**ASSIGNED TASK:**
Each record must be retyped word for word.
########################################
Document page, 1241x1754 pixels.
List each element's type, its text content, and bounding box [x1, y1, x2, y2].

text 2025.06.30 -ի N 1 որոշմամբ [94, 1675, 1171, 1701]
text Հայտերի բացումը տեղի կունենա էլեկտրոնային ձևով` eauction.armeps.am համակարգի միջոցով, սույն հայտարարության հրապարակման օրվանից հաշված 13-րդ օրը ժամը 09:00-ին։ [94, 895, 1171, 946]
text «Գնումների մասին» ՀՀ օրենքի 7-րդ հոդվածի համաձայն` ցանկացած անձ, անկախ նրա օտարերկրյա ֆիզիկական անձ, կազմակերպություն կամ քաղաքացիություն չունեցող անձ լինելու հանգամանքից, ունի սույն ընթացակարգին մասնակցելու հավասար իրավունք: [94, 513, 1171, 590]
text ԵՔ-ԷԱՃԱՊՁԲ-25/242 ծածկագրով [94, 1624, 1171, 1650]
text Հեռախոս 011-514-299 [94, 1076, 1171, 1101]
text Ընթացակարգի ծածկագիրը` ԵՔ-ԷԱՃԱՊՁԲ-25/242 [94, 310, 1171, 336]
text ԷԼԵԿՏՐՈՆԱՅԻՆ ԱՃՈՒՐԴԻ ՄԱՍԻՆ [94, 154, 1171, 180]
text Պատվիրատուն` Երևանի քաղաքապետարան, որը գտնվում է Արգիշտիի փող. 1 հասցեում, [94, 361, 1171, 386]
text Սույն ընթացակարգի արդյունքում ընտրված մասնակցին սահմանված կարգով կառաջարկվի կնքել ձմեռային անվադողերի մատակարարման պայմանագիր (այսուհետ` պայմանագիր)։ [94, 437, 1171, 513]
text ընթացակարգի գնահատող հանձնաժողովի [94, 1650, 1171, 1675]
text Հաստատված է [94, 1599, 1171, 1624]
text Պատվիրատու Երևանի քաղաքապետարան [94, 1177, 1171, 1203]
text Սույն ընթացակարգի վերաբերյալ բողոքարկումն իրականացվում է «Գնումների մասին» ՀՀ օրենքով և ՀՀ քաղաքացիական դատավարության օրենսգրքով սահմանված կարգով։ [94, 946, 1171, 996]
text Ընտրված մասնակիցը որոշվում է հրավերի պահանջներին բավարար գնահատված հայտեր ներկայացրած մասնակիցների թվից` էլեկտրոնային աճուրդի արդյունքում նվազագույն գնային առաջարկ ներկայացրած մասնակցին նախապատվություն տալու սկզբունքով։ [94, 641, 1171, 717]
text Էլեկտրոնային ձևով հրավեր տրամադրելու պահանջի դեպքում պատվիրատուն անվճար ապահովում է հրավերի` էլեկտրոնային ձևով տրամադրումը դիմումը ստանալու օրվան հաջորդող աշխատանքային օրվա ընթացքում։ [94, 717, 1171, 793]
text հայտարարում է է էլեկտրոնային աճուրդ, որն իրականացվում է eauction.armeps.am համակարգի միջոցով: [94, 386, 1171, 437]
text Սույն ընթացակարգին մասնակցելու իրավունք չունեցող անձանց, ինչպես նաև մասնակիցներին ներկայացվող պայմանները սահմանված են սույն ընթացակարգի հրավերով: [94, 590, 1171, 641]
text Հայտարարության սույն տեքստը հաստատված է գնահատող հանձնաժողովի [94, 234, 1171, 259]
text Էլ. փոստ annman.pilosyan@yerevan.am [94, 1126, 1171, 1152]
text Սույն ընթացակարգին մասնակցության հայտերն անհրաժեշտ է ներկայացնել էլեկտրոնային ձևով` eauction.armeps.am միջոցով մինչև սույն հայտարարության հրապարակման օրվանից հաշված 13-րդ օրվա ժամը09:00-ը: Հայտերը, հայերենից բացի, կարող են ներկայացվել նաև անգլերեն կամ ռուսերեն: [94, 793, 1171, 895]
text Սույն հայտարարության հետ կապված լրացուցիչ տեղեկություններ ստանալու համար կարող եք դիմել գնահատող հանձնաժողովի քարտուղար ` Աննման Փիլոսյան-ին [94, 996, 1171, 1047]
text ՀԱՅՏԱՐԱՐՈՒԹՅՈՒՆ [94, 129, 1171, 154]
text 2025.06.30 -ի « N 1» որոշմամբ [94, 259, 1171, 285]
########################################
**TASK SOLUTION:**
Document page, 1241x1754 pixels.
List each element's type, its text content, and bounding box [x1, y1, x2, y2].

text 2025.06.30 -ի N 1 որոշմամբ [94, 1675, 1171, 1701]
text Հայտերի բացումը տեղի կունենա էլեկտրոնային ձևով` eauction.armeps.am համակարգի միջոցով, սույն հայտարարության հրապարակման օրվանից հաշված 13-րդ օրը ժամը 09:00-ին։ [94, 895, 1171, 946]
text «Գնումների մասին» ՀՀ օրենքի 7-րդ հոդվածի համաձայն` ցանկացած անձ, անկախ նրա օտարերկրյա ֆիզիկական անձ, կազմակերպություն կամ քաղաքացիություն չունեցող անձ լինելու հանգամանքից, ունի սույն ընթացակարգին մասնակցելու հավասար իրավունք: [94, 513, 1171, 590]
text ԵՔ-ԷԱՃԱՊՁԲ-25/242 ծածկագրով [94, 1624, 1171, 1650]
text Հեռախոս 011-514-299 [94, 1076, 1171, 1101]
text Ընթացակարգի ծածկագիրը` ԵՔ-ԷԱՃԱՊՁԲ-25/242 [94, 310, 1171, 336]
text ԷԼԵԿՏՐՈՆԱՅԻՆ ԱՃՈՒՐԴԻ ՄԱՍԻՆ [94, 154, 1171, 180]
text Պատվիրատուն` Երևանի քաղաքապետարան, որը գտնվում է Արգիշտիի փող. 1 հասցեում, [94, 361, 1171, 386]
text Սույն ընթացակարգի արդյունքում ընտրված մասնակցին սահմանված կարգով կառաջարկվի կնքել ձմեռային անվադողերի մատակարարման պայմանագիր (այսուհետ` պայմանագիր)։ [94, 437, 1171, 513]
text ընթացակարգի գնահատող հանձնաժողովի [94, 1650, 1171, 1675]
text Հաստատված է [94, 1599, 1171, 1624]
text Պատվիրատու Երևանի քաղաքապետարան [94, 1177, 1171, 1203]
text Սույն ընթացակարգի վերաբերյալ բողոքարկումն իրականացվում է «Գնումների մասին» ՀՀ օրենքով և ՀՀ քաղաքացիական դատավարության օրենսգրքով սահմանված կարգով։ [94, 946, 1171, 996]
text Ընտրված մասնակիցը որոշվում է հրավերի պահանջներին բավարար գնահատված հայտեր ներկայացրած մասնակիցների թվից` էլեկտրոնային աճուրդի արդյունքում նվազագույն գնային առաջարկ ներկայացրած մասնակցին նախապատվություն տալու սկզբունքով։ [94, 641, 1171, 717]
text Էլեկտրոնային ձևով հրավեր տրամադրելու պահանջի դեպքում պատվիրատուն անվճար ապահովում է հրավերի` էլեկտրոնային ձևով տրամադրումը դիմումը ստանալու օրվան հաջորդող աշխատանքային օրվա ընթացքում։ [94, 717, 1171, 793]
text հայտարարում է է էլեկտրոնային աճուրդ, որն իրականացվում է eauction.armeps.am համակարգի միջոցով: [94, 386, 1171, 437]
text Սույն ընթացակարգին մասնակցելու իրավունք չունեցող անձանց, ինչպես նաև մասնակիցներին ներկայացվող պայմանները սահմանված են սույն ընթացակարգի հրավերով: [94, 590, 1171, 641]
text Հայտարարության սույն տեքստը հաստատված է գնահատող հանձնաժողովի [94, 234, 1171, 259]
text Էլ. փոստ annman.pilosyan@yerevan.am [94, 1126, 1171, 1152]
text Սույն ընթացակարգին մասնակցության հայտերն անհրաժեշտ է ներկայացնել էլեկտրոնային ձևով` eauction.armeps.am միջոցով մինչև սույն հայտարարության հրապարակման օրվանից հաշված 13-րդ օրվա ժամը09:00-ը: Հայտերը, հայերենից բացի, կարող են ներկայացվել նաև անգլերեն կամ ռուսերեն: [94, 793, 1171, 895]
text Սույն հայտարարության հետ կապված լրացուցիչ տեղեկություններ ստանալու համար կարող եք դիմել գնահատող հանձնաժողովի քարտուղար ` Աննման Փիլոսյան-ին [94, 996, 1171, 1047]
text ՀԱՅՏԱՐԱՐՈՒԹՅՈՒՆ [94, 129, 1171, 154]
text 2025.06.30 -ի « N 1» որոշմամբ [94, 259, 1171, 285]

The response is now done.